Dr. Angelos Stavrou Received the IEEE Reliability Society Engineer of the Year Award



Dr. Angelos Stavrou was awarded for accomplishments in mobile applications and devices, reliability and security, and excellence in software engineering education and research.


Dr. Angelos Stavrou's biography:

Dr. Angelos Stavrou is an Associate Professor at George Mason University and the Associate Director Center for Secure Information Systems. Stavrou has served as principal investigator on contracts from NSF, DARPA, IARPA, AFOSR, ARO, ONR, and he is an active member of NIST's Mobile Security team and has written more than 40 peer-reviewed conference and journal articles. Stavrou received his M.Sc. in Electrical Engineering, M.Phil. and Ph.D. (with distinction) in Computer Science all from Columbia University. He also holds an M.Sc. in theoretical Computer Science from University of Athens, and a B.Sc. in Physics with distinction from University of Patras, Greece. His current research interests include security and reliability for distributed systems, security principles for virtualization, and anonymity with a focus on building and deploying large-scale systems. Stavrou was awarded with the 2012 George Mason Emerging Researcher, Scholar, Creator Award, a university-wide award.
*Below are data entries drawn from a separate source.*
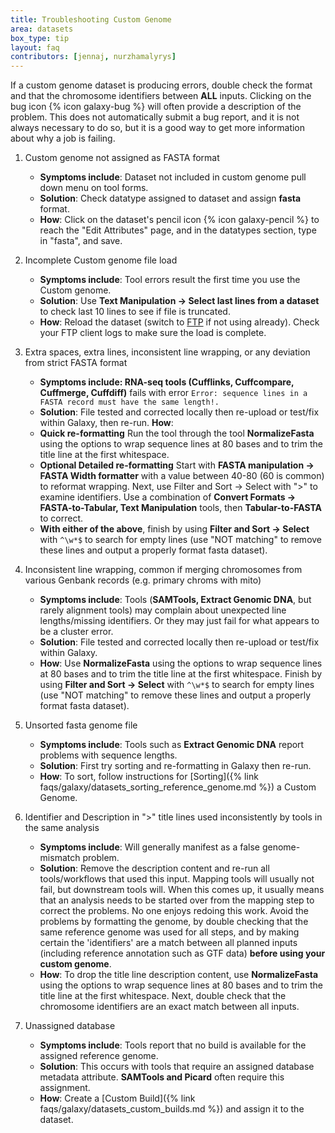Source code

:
 ```yaml
---
title: Troubleshooting Custom Genome
area: datasets    
box_type: tip        
layout: faq        
contributors: [jennaj, nurzhamalyrys] 
---
```



If a custom genome dataset is producing errors, double check the format and that the chromosome identifiers between **ALL** inputs. Clicking on the bug icon {% icon galaxy-bug %} will often provide a description of the problem. This does not automatically submit a bug report, and it is not always necessary to do so, but it is a good way to get more information about why a job is failing.

1. Custom genome not assigned as FASTA format

   - **Symptoms include**: Dataset not included in custom genome pull down menu on tool forms.
   - **Solution**: Check datatype assigned to dataset and assign **fasta** format.
   - **How**: Click on the dataset's pencil icon {% icon galaxy-pencil %} to reach the "Edit Attributes" page, and in the datatypes section, type in "fasta", and save.
  
2. Incomplete Custom genome file load

   - **Symptoms include**: Tool errors result the first time you use the Custom genome.
   - **Solution**: Use **Text Manipulation → Select last lines from a dataset** to check last 10 lines to see if file is truncated.
   - **How**: Reload the dataset (switch to [FTP](https://galaxyproject.org/ftp-upload/) if not using already). Check your FTP client logs to make sure the load is complete.

3. Extra spaces, extra lines, inconsistent line wrapping, or any deviation from strict FASTA format

   - **Symptoms include: RNA-seq tools (Cufflinks, Cuffcompare, Cuffmerge, Cuffdiff)** fails with error `Error: sequence lines in a FASTA record must have the same length!.`
   - **Solution**: File tested and corrected locally then re-upload or test/fix within Galaxy, then re-run.
    **How**:
   - **Quick re-formatting** Run the tool through the tool **NormalizeFasta** using the options to wrap sequence lines at 80 bases and to trim the title line at the first whitespace.
   - **Optional Detailed re-formatting** Start with **FASTA manipulation → FASTA Width formatter** with a value between 40-80 (60 is common) to reformat wrapping. Next, use Filter and Sort → Select with ">" to examine identifiers. Use a combination of **Convert Formats → FASTA-to-Tabular, Text Manipulation** tools, then **Tabular-to-FASTA** to correct.
   - **With either of the above**, finish by using **Filter and Sort → Select** with `^\w*$` to search for empty lines (use "NOT matching" to remove these lines and output a properly format fasta dataset).
   
4. Inconsistent line wrapping, common if merging chromosomes from various Genbank records (e.g. primary chroms with mito)

   - **Symptoms include**: Tools (**SAMTools, Extract Genomic DNA**, but rarely alignment tools) may complain about unexpected line lengths/missing identifiers. Or they may just fail for what appears to be a cluster error.
   - **Solution**: File tested and corrected locally then re-upload or test/fix within Galaxy.
   - **How**: Use **NormalizeFasta** using the options to wrap sequence lines at 80 bases and to trim the title line at the first whitespace. Finish by using **Filter and Sort → Select** with `^\w*$` to search for empty lines (use "NOT matching" to remove these lines and output a properly format fasta dataset).
   
5. Unsorted fasta genome file

   - **Symptoms include**: Tools such as **Extract Genomic DNA** report problems with sequence lengths.
   - **Solution**: First try sorting and re-formatting in Galaxy then re-run.
   - **How**: To sort, follow instructions for [Sorting]({% link faqs/galaxy/datasets_sorting_reference_genome.md %}) a Custom Genome.

6. Identifier and Description in ">" title lines used inconsistently by tools in the same analysis

   - **Symptoms include**: Will generally manifest as a false genome-mismatch problem.
   - **Solution**: Remove the description content and re-run all tools/workflows that used this input. Mapping tools will usually not fail, but downstream tools will. When this comes up, it usually means that an analysis needs to be started over from the mapping step to correct the problems. No one enjoys redoing this work. Avoid the problems by formatting the genome, by double checking that the same reference genome was used for all steps, and by making certain the 'identifiers' are a match between all planned inputs (including reference annotation such as GTF data) **before using your custom genome**.
   - **How**: To drop the title line description content, use **NormalizeFasta** using the options to wrap sequence lines at 80 bases and to trim the title line at the first whitespace. Next, double check that the chromosome identifiers are an exact match between all inputs.
   
7. Unassigned database

   - **Symptoms include**: Tools report that no build is available for the assigned reference genome.
   - **Solution**: This occurs with tools that require an assigned database metadata attribute. **SAMTools and Picard** often require this assignment.
   - **How**: Create a [Custom Build]({% link faqs/galaxy/datasets_custom_builds.md %}) and assign it to the dataset.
He is a member of the ACM, the IEEE, and USENIX.

Over the past few years, Dr. Stavrou's research has focused on two aspects of security: Systems' Security and Reliability. In the context of the first, he is working with NIST as part of the DARPA "Transformative Applications" project that involves securing Android mobile phone devices against kernel-level attacks. Furthermore, Stavrou is the GMU PI participating along with Columbia, Stanford, and Symantec in the IARPA "StoneSoup" effort. In addition, the PI is funded by DARPA under the CyberGenome project to perform analysis on the phylogenetic origins of malware. Dr. Stavrou is currently supported by a NSF Trustworthy Computing (NSF-CNS- 0915291) grant on "Scalable Malware Analysis using Lightweight Virtualization". This effort seeks efficient methods to collect and analyze the nature of Internet malfeasance.